PACERS 129, CAVALIERS 109

Pascal Siakam scored 21 points and the Indiana Pacers tied an NBA playoff record by taking a 41-point halftime lead before routing the top-seeded Cleveland Cavaliers for a 3-1 lead in the Eastern Conference semifinals.

The Pacers can earn a second straight trip to the East finals with a victory Tuesday in Cleveland, where they won the first two games.

Indiana jumped to an 80-39 lead at halftime and led by 44 points. The 41-point lead matched the margin Cleveland set in Game 2 of the 2017 Eastern Conference finals against Boston, according to Sportradar.

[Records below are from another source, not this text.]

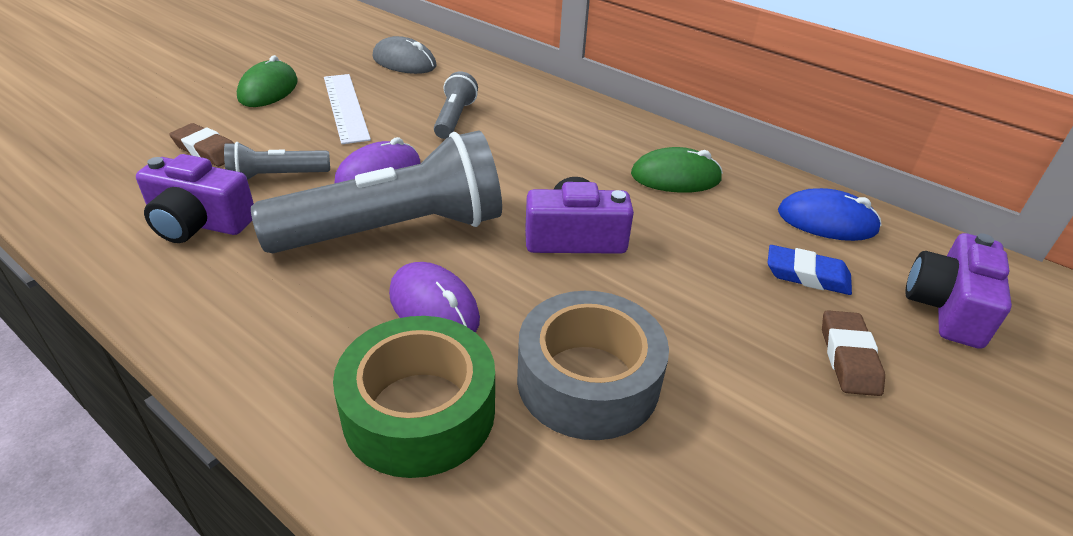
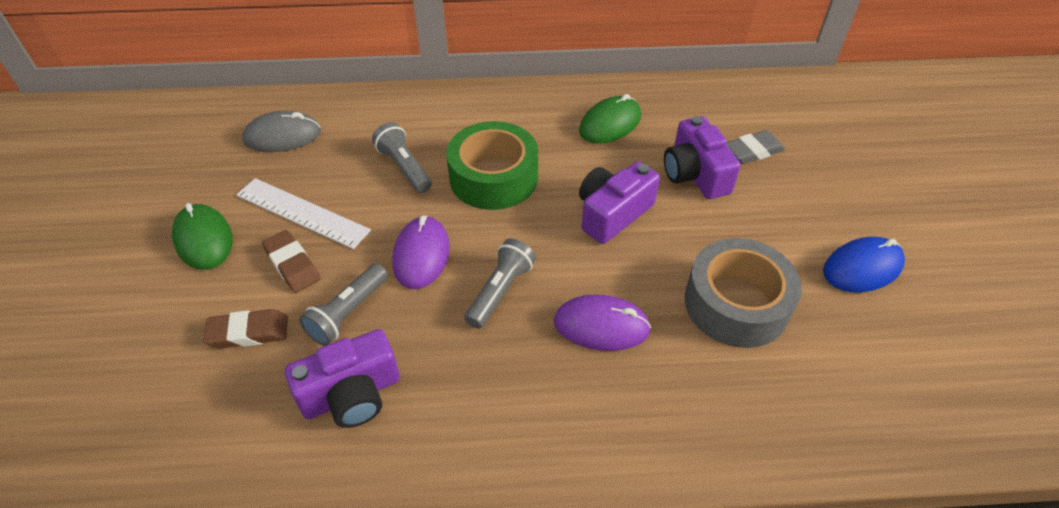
camera: 40 degrees left, 10 degrees up
grey flashlight [251,130,502,253] -> grey flashlight [464,238,536,329], size x0.47
green tape [333,316,495,478] -> green tape moved to [447,121,538,210]
blue eraser [768,245,852,295] -> grey eraser [726,130,785,164]
blue mouse [778,188,882,241] -> blue mouse moved to [823,237,905,292]
brown eraser [822,310,885,396] -> brown eraser moved to [262,230,320,293]
purple camera [905,233,1012,349] -> purple camera moved to [664,116,741,199]

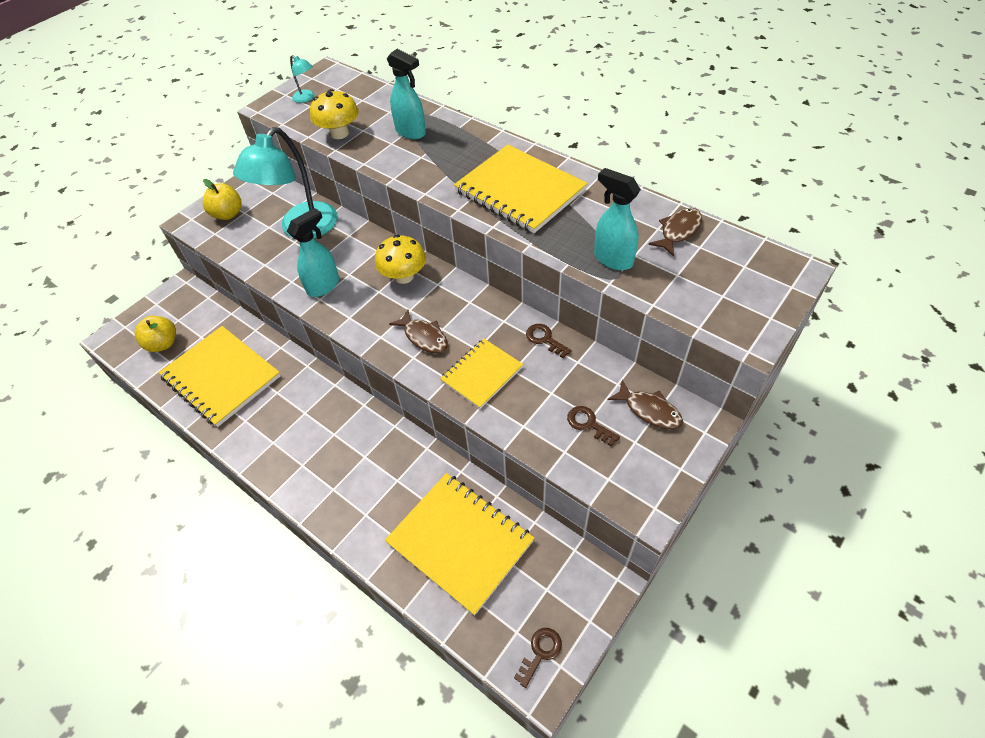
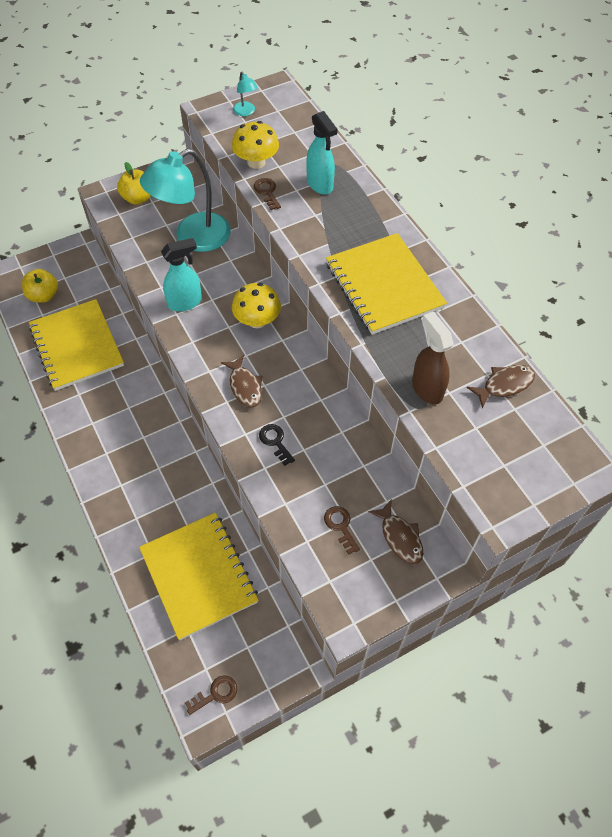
camera: 20 degrees right, 5 degrees up
yellow notebook [440,339,523,409] -> black key [259,424,295,466]
brown key [526,324,572,358] -> brown key moved to [254,178,281,210]
turquoise spray bottle [594,168,641,270] -> brown spray bottle [412,312,454,405]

And Indiana did it mostly without Bennedict Mathurin, one of its top playoff scorers, who was ejected just 7 1/2 minutes into the game for a flagrant foul.

Darius Garland led the Cavs with 21 points and Donovan Mitchell had 17 points despite not playing in the second half because of a left ankle injury. Coach Kenny Atkinson said his All-Star guard would have an MRI exam Monday.

For the Pacers, it was a redeeming moment in front of a towel-waving home crowd just two days after an embarrassing 22-point loss on its home court. The Cavs dominated the glass, held two-time All-Star Tyrese Haliburton to four points and five assists and fought harder than Indiana.

This time, the Pacers left no doubt about who would be the aggressor.

Indiana took control quickly with early runs of 11-2 and 13-0 to build a commanding 48-23 lead with 9:24 left in the first half. They didn’t stop — or back down — there, either, closing the half on a 19-2 run.